The transportation fare per passenger starts from ten Turkish liras and increases gradually according to the length of the distance traveled and the intended destination.
Complaints, tiring daily trips
A student of the Faculty of Pharmacy in Idlib, Huda Sadeq, 24, complains about the difficulties of moving from her place of residence in al-Dana to her university in Idlib.
Sadeq’s trip to and from the university takes an hour and a half at best, and the student suffers from a delay in arriving at the university until after 08:30 in the morning and a delay in returning home until just before sunset.
Idlib University students suffer from transportation difficulties in general, which increased during the month of Ramadan, especially students residing in towns and villages relatively far from Idlib.
Sadeq said that she leaves the house at seven in the morning to the nearest bus station, and after waiting for quite a few minutes, the bus departs to Sarmada and from there to the city of Idlib, and the time to reach Idlib takes an hour at best.
The student added that the matter does not stop at waiting for the bus to depart from Sarmada, but also that the bus stops several times on the way for passengers to disembark or board, which increases the delay in arrival, in addition to the severe crowding on the bus.
After arriving in the city of Idlib, Sadeq, and other students take another bus for internal transportation in the city. The bus’s arrival time from the central station to the university takes about half an hour, in addition to the waiting time for the bus to depart, which means arriving late for the first lecture, which starts at 8 a.m.
For his part, Mohamad Obeid, 22, a student at the College of Education, who lives in Sarmada, told Enab Baladi that the lectures in some colleges end at four o’clock in the afternoon, and the students wait for the bus to take them to the central station for half an hour sometimes, and the time to reach the new station is about half an hour, too.
After arriving at the central station, students take the bus to Sarmada, which takes an hour to reach, and the time is around six in the evening, followed by walking from the bus stop in Sarmada to the house and arriving minutes before sunset.
Earthquake exacerbated transportation crisis
Hiba al-Salem, 21, a student at the Faculty of Engineering who resides in Salqin, told Enab Baladi that students from outside the city used to rent houses and live near the university to avoid the difficulties of moving to their towns and villages, especially in scientific disciplines that require full-time work.
Al-Salem pointed out that the devastating Feb.6 earthquake that hit the region created a sense of insecurity among the students and the parents doubly about their sons and daughters staying away from them, so a number of parents preferred not to allow their sons to live away from them until at least the end of the current semester.
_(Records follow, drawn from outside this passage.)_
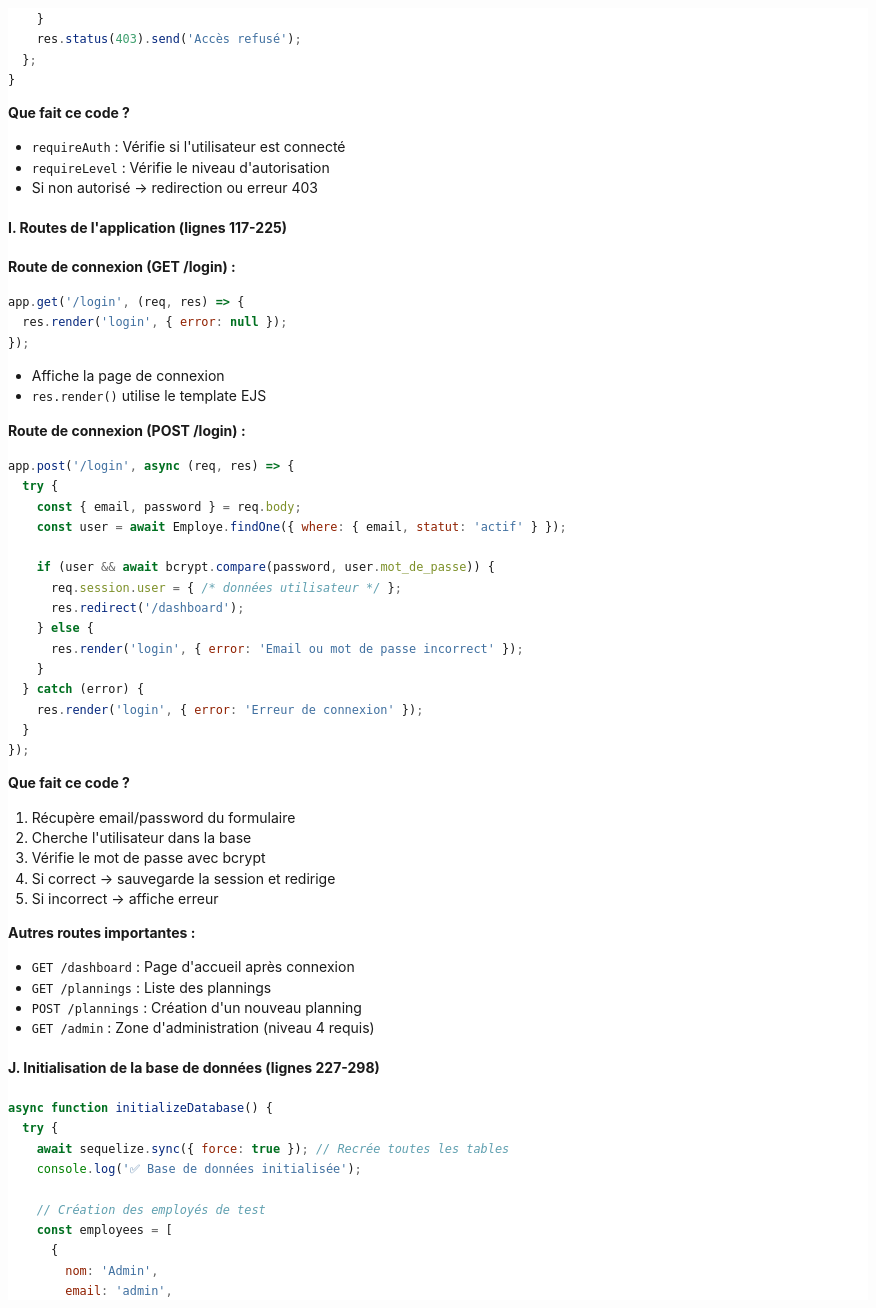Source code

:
 ```javascript
    }
    res.status(403).send('Accès refusé');
  };
}
```
**Que fait ce code ?**
- `requireAuth` : Vérifie si l'utilisateur est connecté
- `requireLevel` : Vérifie le niveau d'autorisation
- Si non autorisé → redirection ou erreur 403

#### I. Routes de l'application (lignes 117-225)

**Route de connexion (GET /login) :**
```javascript
app.get('/login', (req, res) => {
  res.render('login', { error: null });
});
```
- Affiche la page de connexion
- `res.render()` utilise le template EJS

**Route de connexion (POST /login) :**
```javascript
app.post('/login', async (req, res) => {
  try {
    const { email, password } = req.body;
    const user = await Employe.findOne({ where: { email, statut: 'actif' } });
    
    if (user && await bcrypt.compare(password, user.mot_de_passe)) {
      req.session.user = { /* données utilisateur */ };
      res.redirect('/dashboard');
    } else {
      res.render('login', { error: 'Email ou mot de passe incorrect' });
    }
  } catch (error) {
    res.render('login', { error: 'Erreur de connexion' });
  }
});
```
**Que fait ce code ?**
1. Récupère email/password du formulaire
2. Cherche l'utilisateur dans la base
3. Vérifie le mot de passe avec bcrypt
4. Si correct → sauvegarde la session et redirige
5. Si incorrect → affiche erreur

**Autres routes importantes :**
- `GET /dashboard` : Page d'accueil après connexion
- `GET /plannings` : Liste des plannings
- `POST /plannings` : Création d'un nouveau planning
- `GET /admin` : Zone d'administration (niveau 4 requis)

#### J. Initialisation de la base de données (lignes 227-298)
```javascript
async function initializeDatabase() {
  try {
    await sequelize.sync({ force: true }); // Recrée toutes les tables
    console.log('✅ Base de données initialisée');
    
    // Création des employés de test
    const employees = [
      {
        nom: 'Admin',
        email: 'admin',
```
In turn, Hussam al-Abbas, an agricultural engineering student, told Enab Baladi that most of the students were residing in the city of Idlib in the first semester, but after the earthquake occurred, a large number of them left the houses they were renting for housing because their families were affected by the earthquake and did not return to live in the city until the conditions of their families are improving and the situation is stabilizing.
Mustafa Obeid, a student at the University of Idlib, who lives in the village of Kafr Yahmoul, north of the city, told Enab Baladi that university students in previous years did not face major transportation problems, as students relied on private buses to transport them from their homes to the university and take them back after school hours. Transport worsened after a previous decision by the Transport Directorate of the Salvation Government to stop working with these buses.